### Brief
Check each line of the entries below for the string "lines"; copy every line where it appears.

### Information supplied
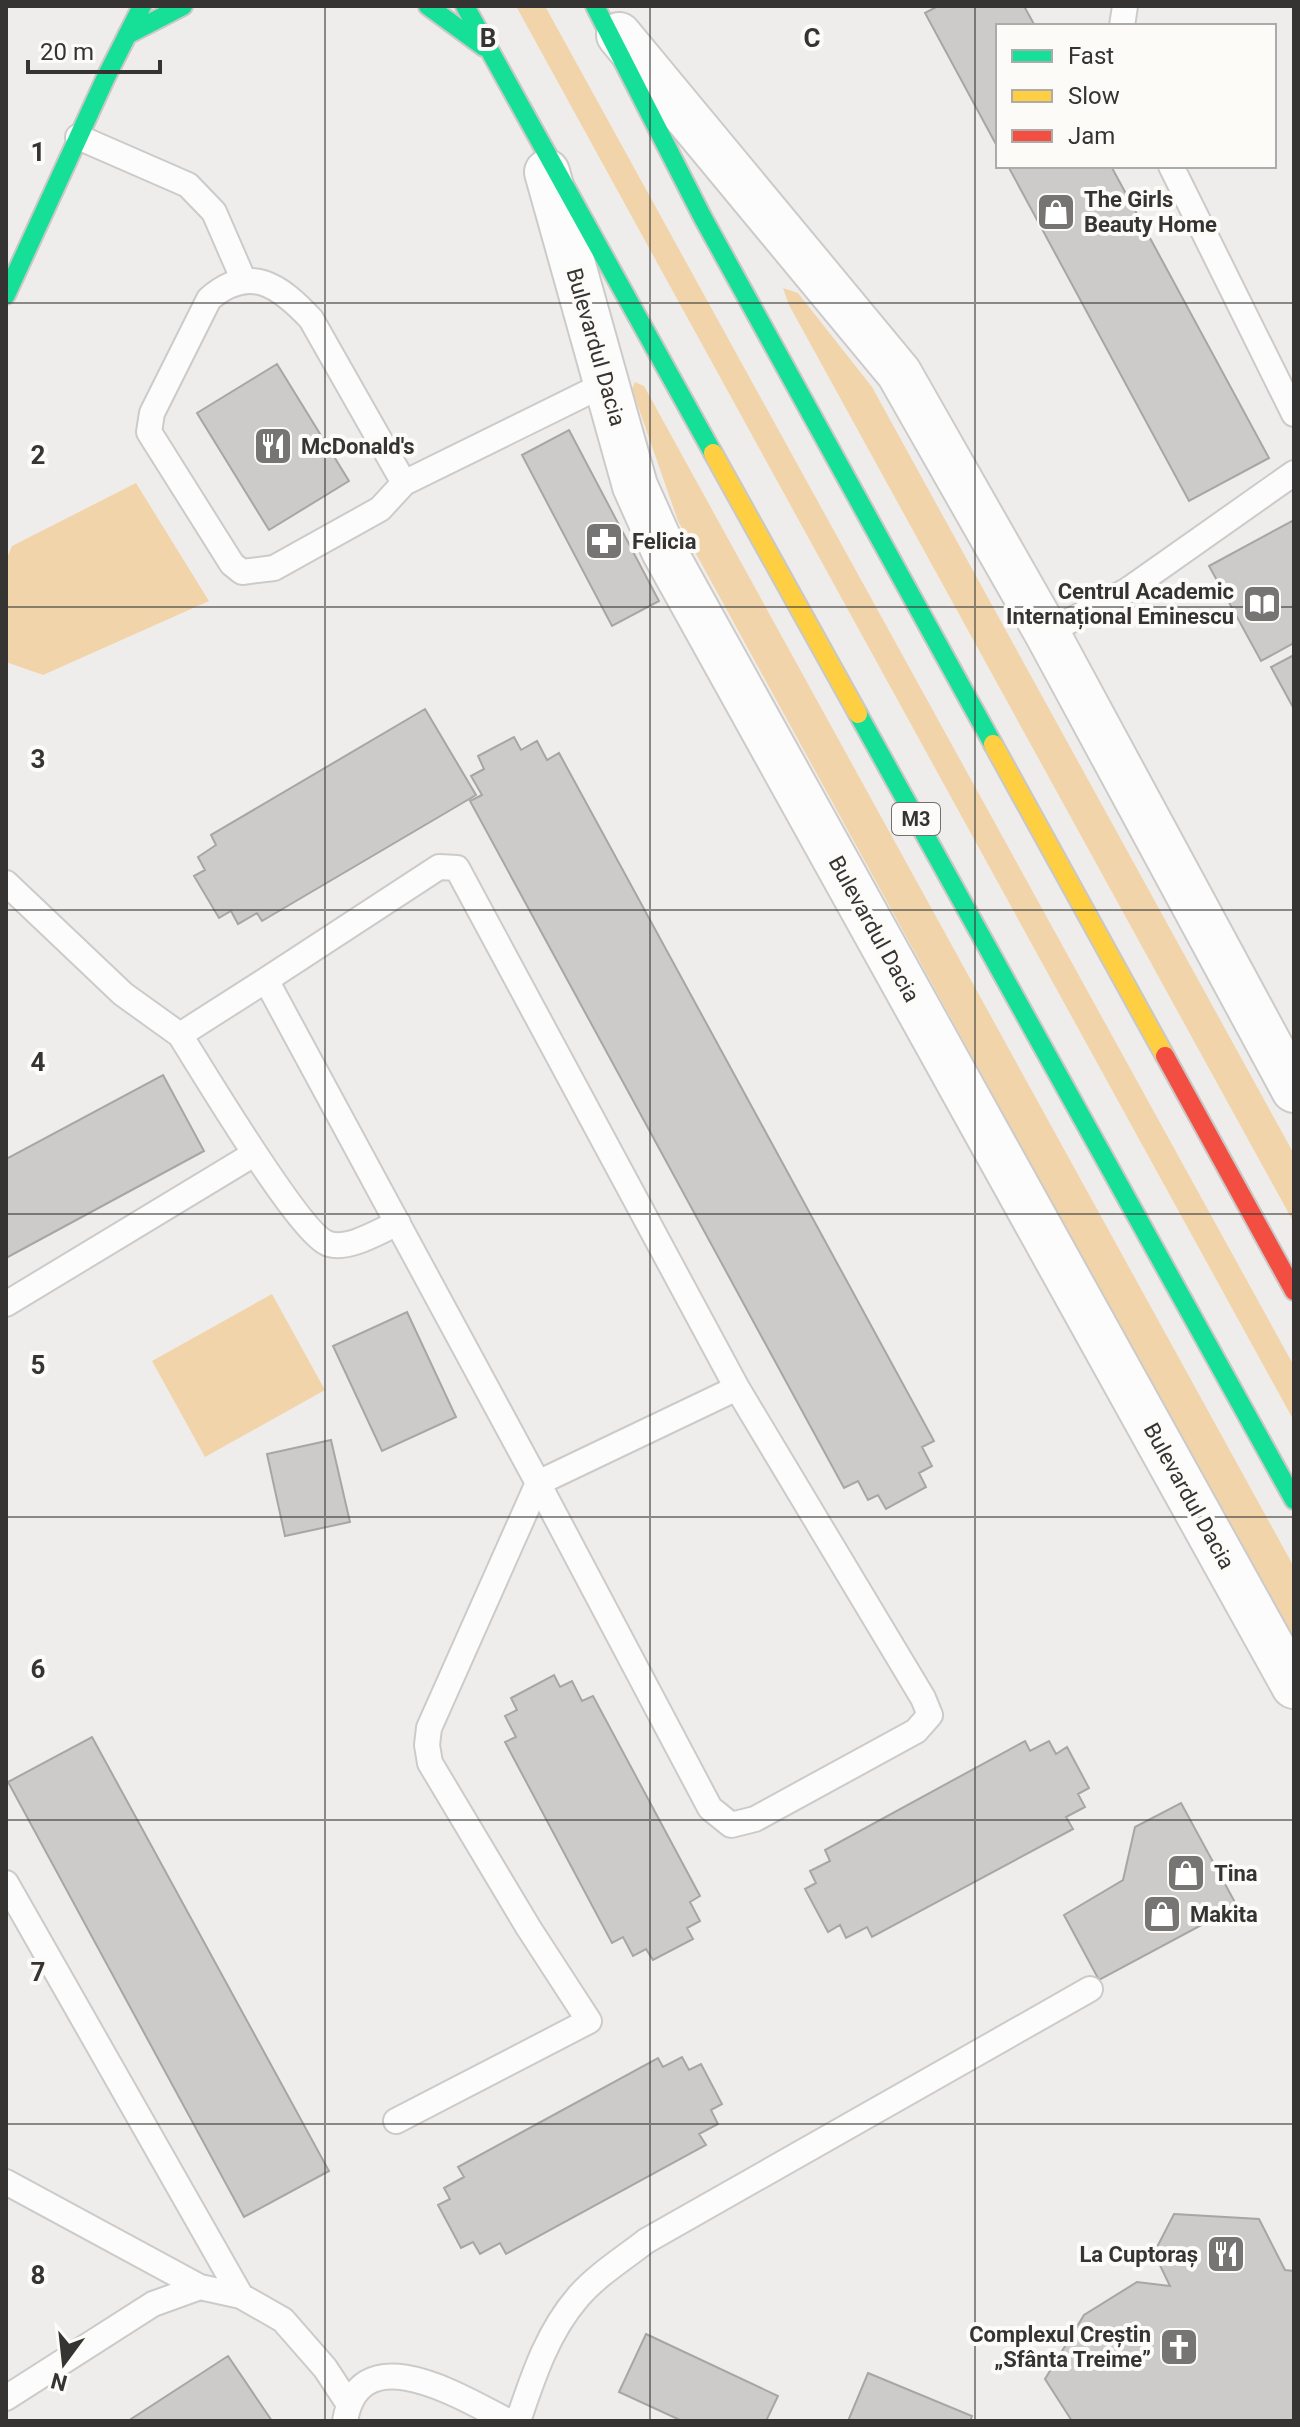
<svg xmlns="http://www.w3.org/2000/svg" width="1300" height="2427" viewBox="0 0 1300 2427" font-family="Roboto,sans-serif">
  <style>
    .green { fill: #f1d4aa }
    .building { fill: #cccbc9; stroke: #a7a6a5; stroke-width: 2 }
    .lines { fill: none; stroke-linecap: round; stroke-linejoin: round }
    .lane-casing { stroke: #cccbca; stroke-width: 28 }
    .street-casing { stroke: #cccbca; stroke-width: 48 }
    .fast-casing { stroke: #c9c8c7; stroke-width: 22 }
    .slow-casing { stroke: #c9c8c7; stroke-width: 22 }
    .jam-casing { stroke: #c9c8c7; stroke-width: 22 }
    .lane { stroke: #fdfcfc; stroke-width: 24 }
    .street { stroke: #fdfcfc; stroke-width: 44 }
    .fast { stroke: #16e098; stroke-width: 18 }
    .slow { stroke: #ffcf43; stroke-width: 18 }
    .jam { stroke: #f24e42; stroke-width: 18 }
    .grid { fill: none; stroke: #353433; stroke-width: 2; stroke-opacity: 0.55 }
    .labels { text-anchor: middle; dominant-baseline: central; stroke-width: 8; stroke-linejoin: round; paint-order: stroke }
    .shield { fill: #fdfbf7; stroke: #71706e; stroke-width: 2 }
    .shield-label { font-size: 20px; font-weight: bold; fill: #353433 }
    .poi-label { font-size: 22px; font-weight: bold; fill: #353433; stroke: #fdfbf7; text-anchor: start }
    .street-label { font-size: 22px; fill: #353433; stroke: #fdfbf7 }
    .grid-label { font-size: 26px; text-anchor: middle; font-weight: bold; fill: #353433; stroke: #fdfbf7; stroke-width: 8; stroke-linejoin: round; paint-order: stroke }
  </style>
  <rect width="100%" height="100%" fill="#efedeb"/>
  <path class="green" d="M516 6H545L1294 1366V1421Z
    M783 288 798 293 872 387 1294 1154V1223L789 305Z
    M635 382 644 386 1294 1567V1643L678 521 632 389Z
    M136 483 209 601 43 675 6 662V560L12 546Z
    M272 1294 325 1390 205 1457 152 1361Z"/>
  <path class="building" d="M938 6H1024L1035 26H998V148L925 13Z
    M1008 166H1111L1269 458 1189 501Z
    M277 364 349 481 269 530 197 413Z
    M569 430 659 601 612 626 522 455Z
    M1292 521 1294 525V643L1261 661 1209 566Z
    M1294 655V709L1271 667Z
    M425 709 476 795 262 921 257 913 238 924 231 911 219 918 194 876 205 870 198 857 216 845 211 835Z
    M514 737 521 750 537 741 547 760 559 753 934 1441 922 1447 932 1466 919 1473 926 1487 886 1509 878 1495 868 1500 858 1481 844 1488 470 801 482 795 471 776 484 769 478 756Z
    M163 1075 204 1151 6 1258V1159Z
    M407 1312 456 1417 382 1451 333 1346Z
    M331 1440 350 1522 285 1536 267 1454Z
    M554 1675 560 1687 572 1681 582 1701 593 1696 700 1896 690 1902 700 1921 687 1928 693 1939 653 1960 646 1949 633 1956 623 1937 612 1943 505 1742 516 1737 505 1716 517 1710 511 1698Z
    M92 1737 329 2171 244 2217 8 1782Z
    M1025 1741 1030 1751 1049 1741 1056 1754 1067 1747 1089 1788 1078 1794 1085 1807 1066 1817 1073 1829 872 1937 867 1927 846 1938 840 1925 828 1932 805 1889 816 1883 810 1871 830 1861 825 1850Z
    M1181 1803 1237 1906 1099 1980 1064 1915 1123 1880 1135 1827Z
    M682 2057 689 2070 701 2064 722 2104 711 2110 718 2124 699 2134 706 2145 506 2254 500 2243 480 2254 473 2242 461 2248 438 2205 450 2199 444 2188 464 2177 458 2167 658 2058 663 2067Z
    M1174 2214 1259 2219 1285 2270 1294 2271V2421H1072L1045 2379 1084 2315 1137 2282 1170 2286 1154 2253Z
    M646 2334 778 2396 766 2421H682L619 2392Z
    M228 2356 272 2421H128Z
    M868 2373 972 2416 970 2421H848Z"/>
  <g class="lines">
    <g class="lane-casing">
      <path id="lane" d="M1122 26 1125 6
        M78 137 188 185 214 212 244 281
        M1171 166 1294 414
        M404 483 311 319C280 286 250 263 209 299L152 413 149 432 232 564 242 572 274 568 380 509 404 483 607 383
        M1047 633 1128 590 1294 473
        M6 883 123 994 180 1035 266 980 538 1483 429 1728 427 1745 430 1763 528 1927 589 2021 396 2121
        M266 980 439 867 457 868 737 1388
        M180 1035C201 1068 301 1236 329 1244 350 1250 379 1231 398 1223
        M6 1304 254 1154
        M737 1388 923 1698 930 1715 916 1731 755 1819 731 1825 710 1808 538 1483Z
        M6 1883 241 2296
        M6 2182 200 2287
        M6 2398 153 2304 200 2287 241 2296 283 2320 325 2368 348 2403
        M345 2421C360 2333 464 2399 508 2421
        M518 2421C533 2377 547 2333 578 2297 597 2275 623 2259 646 2241L1090 1989"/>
    </g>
    <g class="street-casing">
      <path id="street" d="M619 35 899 373 1047 633 1294 1090
        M547 172 635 486 664 551 1294 1686"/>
    </g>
    <g class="fast-casing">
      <path id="fast" d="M428 6 484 47
        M465 6 713 453
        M595 6 703 218 993 744
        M127 35 183 6
        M6 295 106 77 142 6
        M858 714 1294 1500"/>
    </g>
    <g class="slow-casing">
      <path id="slow" d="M713 453 858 714
        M993 744 1165 1056"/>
    </g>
    <g class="jam-casing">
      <path id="jam" d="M1165 1056 1294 1291"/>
    </g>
    <use href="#lane" class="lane"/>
    <use href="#street" class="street"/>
    <use href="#fast" class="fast"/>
    <use href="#slow" class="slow"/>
    <use href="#jam" class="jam"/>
  </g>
  <path class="grid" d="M325 6V2421M650 6V2421M975 6V2421M6 303H1294M6 607H1294M6 910H1294M6 1214H1294M6 1517H1294M6 1820H1294M6 2124H1294"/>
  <defs>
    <g id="shop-square" transform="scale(2)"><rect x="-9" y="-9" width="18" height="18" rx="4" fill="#767573" stroke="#fdfbf7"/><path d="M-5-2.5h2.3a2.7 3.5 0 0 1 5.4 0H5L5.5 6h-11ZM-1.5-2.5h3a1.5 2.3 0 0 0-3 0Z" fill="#fff"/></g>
    <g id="restaurant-square" transform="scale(2)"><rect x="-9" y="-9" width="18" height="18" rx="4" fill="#767573" stroke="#fdfbf7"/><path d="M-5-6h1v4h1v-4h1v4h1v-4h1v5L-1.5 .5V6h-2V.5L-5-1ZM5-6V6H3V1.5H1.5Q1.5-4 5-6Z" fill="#fff"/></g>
    <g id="pharmacy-square" transform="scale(2)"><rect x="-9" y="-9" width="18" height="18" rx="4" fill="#767573" stroke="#fdfbf7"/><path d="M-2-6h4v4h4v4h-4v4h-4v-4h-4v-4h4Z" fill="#fff"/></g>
    <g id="library-square" transform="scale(2)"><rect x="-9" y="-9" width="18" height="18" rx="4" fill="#767573" stroke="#fdfbf7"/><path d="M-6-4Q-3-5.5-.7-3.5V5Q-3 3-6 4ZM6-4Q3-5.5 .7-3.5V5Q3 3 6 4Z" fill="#fff"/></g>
    <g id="church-square" transform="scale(2)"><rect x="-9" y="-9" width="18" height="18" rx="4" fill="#767573" stroke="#fdfbf7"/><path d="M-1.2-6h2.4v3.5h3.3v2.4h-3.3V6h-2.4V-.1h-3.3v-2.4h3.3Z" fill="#fff"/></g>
  </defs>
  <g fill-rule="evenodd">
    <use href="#shop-square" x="1056" y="212"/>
    <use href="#restaurant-square" x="273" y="446"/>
    <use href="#pharmacy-square" x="604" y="541"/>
    <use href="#library-square" x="1262" y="604"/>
    <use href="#shop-square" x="1186" y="1873"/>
    <use href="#shop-square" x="1162" y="1914"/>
    <use href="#restaurant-square" x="1226" y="2254"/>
    <use href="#church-square" x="1179" y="2347"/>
  </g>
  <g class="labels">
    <rect class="shield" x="892" y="803" width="48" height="32" rx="6"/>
    <g class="shield-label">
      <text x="916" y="819">M3</text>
    </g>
    <g class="poi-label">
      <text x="1084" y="199">The Girls<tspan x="1084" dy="25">Beauty Home</tspan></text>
      <text x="301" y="446">McDonald's</text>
      <text x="632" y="541">Felicia</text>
      <text x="1234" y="591" text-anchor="end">Centrul Academic<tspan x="1234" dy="25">Internațional Eminescu</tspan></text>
      <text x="1214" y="1873">Tina</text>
      <text x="1190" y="1914">Makita</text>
      <text x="1198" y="2254" text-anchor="end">La Cuptoraș</text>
      <text x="1151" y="2334" text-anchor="end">Complexul Creștin<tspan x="1151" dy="25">„Sfânta Treime”</tspan></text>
    </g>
    <g class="street-label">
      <text transform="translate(596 347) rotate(74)">Bulevardul Dacia</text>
      <text transform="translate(874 929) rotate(61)">Bulevardul Dacia</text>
      <text transform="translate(1189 1496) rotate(61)">Bulevardul Dacia</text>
    </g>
  </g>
  <g class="grid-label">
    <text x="488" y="47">B</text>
    <text x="812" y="47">C</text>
    <text x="38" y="161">1</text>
    <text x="38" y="464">2</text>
    <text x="38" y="768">3</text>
    <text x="38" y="1071">4</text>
    <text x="38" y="1374">5</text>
    <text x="38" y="1678">6</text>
    <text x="38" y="1981">7</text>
    <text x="38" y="2284">8</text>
  </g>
  <rect width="1300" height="2427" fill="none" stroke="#353433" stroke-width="16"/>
  <rect x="996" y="24" width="280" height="144" fill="#fdfbf7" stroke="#adaba9" stroke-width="2"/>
  <rect x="1012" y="50" width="40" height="12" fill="#16e098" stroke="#adaba9" stroke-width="2"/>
  <text x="1068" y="64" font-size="24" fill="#353433">Fast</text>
  <rect x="1012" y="90" width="40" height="12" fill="#ffcf43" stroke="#adaba9" stroke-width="2"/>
  <text x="1068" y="104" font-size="24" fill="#353433">Slow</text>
  <rect x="1012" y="130" width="40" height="12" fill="#f24e42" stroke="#adaba9" stroke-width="2"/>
  <text x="1068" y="144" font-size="24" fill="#353433">Jam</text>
  <g transform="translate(64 2363) rotate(195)" stroke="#fdfbf7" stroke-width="6" paint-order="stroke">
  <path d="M0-6L14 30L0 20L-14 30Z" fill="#353433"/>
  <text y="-12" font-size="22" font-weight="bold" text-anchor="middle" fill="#353433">N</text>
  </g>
  <path d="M28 60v12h132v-12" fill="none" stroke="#353433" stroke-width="4"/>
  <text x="40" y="60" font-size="24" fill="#353433" stroke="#fdfbf7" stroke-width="6" paint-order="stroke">20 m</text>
</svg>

### Written solution
    .lines { fill: none; stroke-linecap: round; stroke-linejoin: round }
  <g class="lines">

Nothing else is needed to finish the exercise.